Collected data
%%

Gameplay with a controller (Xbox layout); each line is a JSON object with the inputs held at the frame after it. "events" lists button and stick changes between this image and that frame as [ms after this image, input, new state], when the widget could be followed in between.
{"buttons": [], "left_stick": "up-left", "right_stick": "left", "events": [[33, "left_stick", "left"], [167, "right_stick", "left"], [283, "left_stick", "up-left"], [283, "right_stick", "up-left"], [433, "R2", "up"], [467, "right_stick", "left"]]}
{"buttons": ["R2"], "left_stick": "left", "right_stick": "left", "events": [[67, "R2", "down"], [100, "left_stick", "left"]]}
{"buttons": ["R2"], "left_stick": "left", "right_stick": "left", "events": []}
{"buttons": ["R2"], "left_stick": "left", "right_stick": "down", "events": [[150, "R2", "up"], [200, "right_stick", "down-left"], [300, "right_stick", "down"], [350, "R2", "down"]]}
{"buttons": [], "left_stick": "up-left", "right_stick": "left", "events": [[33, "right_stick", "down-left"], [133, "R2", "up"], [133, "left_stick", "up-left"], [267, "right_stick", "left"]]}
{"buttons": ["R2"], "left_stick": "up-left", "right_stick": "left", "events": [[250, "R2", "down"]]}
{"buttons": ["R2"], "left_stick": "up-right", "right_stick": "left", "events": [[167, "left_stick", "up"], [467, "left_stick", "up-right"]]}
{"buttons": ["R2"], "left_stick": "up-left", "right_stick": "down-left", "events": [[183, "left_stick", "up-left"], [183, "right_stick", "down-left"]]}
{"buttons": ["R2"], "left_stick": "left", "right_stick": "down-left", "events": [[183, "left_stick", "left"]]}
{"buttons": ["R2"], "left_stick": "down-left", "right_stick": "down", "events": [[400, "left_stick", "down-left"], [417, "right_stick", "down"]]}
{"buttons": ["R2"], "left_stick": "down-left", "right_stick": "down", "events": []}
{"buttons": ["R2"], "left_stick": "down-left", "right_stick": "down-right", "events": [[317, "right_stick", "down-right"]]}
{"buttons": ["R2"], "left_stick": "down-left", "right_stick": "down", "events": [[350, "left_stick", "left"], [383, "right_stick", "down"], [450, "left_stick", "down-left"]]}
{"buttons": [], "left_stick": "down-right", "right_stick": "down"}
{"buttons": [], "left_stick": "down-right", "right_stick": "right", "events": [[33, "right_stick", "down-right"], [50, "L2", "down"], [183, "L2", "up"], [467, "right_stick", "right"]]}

%%

REQUIREMENT:
Whenever a line above includes the string "down", copy it.

COMPLETED EXERCISE:
{"buttons": ["R2"], "left_stick": "left", "right_stick": "left", "events": [[67, "R2", "down"], [100, "left_stick", "left"]]}
{"buttons": ["R2"], "left_stick": "left", "right_stick": "down", "events": [[150, "R2", "up"], [200, "right_stick", "down-left"], [300, "right_stick", "down"], [350, "R2", "down"]]}
{"buttons": [], "left_stick": "up-left", "right_stick": "left", "events": [[33, "right_stick", "down-left"], [133, "R2", "up"], [133, "left_stick", "up-left"], [267, "right_stick", "left"]]}
{"buttons": ["R2"], "left_stick": "up-left", "right_stick": "left", "events": [[250, "R2", "down"]]}
{"buttons": ["R2"], "left_stick": "up-left", "right_stick": "down-left", "events": [[183, "left_stick", "up-left"], [183, "right_stick", "down-left"]]}
{"buttons": ["R2"], "left_stick": "left", "right_stick": "down-left", "events": [[183, "left_stick", "left"]]}
{"buttons": ["R2"], "left_stick": "down-left", "right_stick": "down", "events": [[400, "left_stick", "down-left"], [417, "right_stick", "down"]]}
{"buttons": ["R2"], "left_stick": "down-left", "right_stick": "down", "events": []}
{"buttons": ["R2"], "left_stick": "down-left", "right_stick": "down-right", "events": [[317, "right_stick", "down-right"]]}
{"buttons": ["R2"], "left_stick": "down-left", "right_stick": "down", "events": [[350, "left_stick", "left"], [383, "right_stick", "down"], [450, "left_stick", "down-left"]]}
{"buttons": [], "left_stick": "down-right", "right_stick": "down"}
{"buttons": [], "left_stick": "down-right", "right_stick": "right", "events": [[33, "right_stick", "down-right"], [50, "L2", "down"], [183, "L2", "up"], [467, "right_stick", "right"]]}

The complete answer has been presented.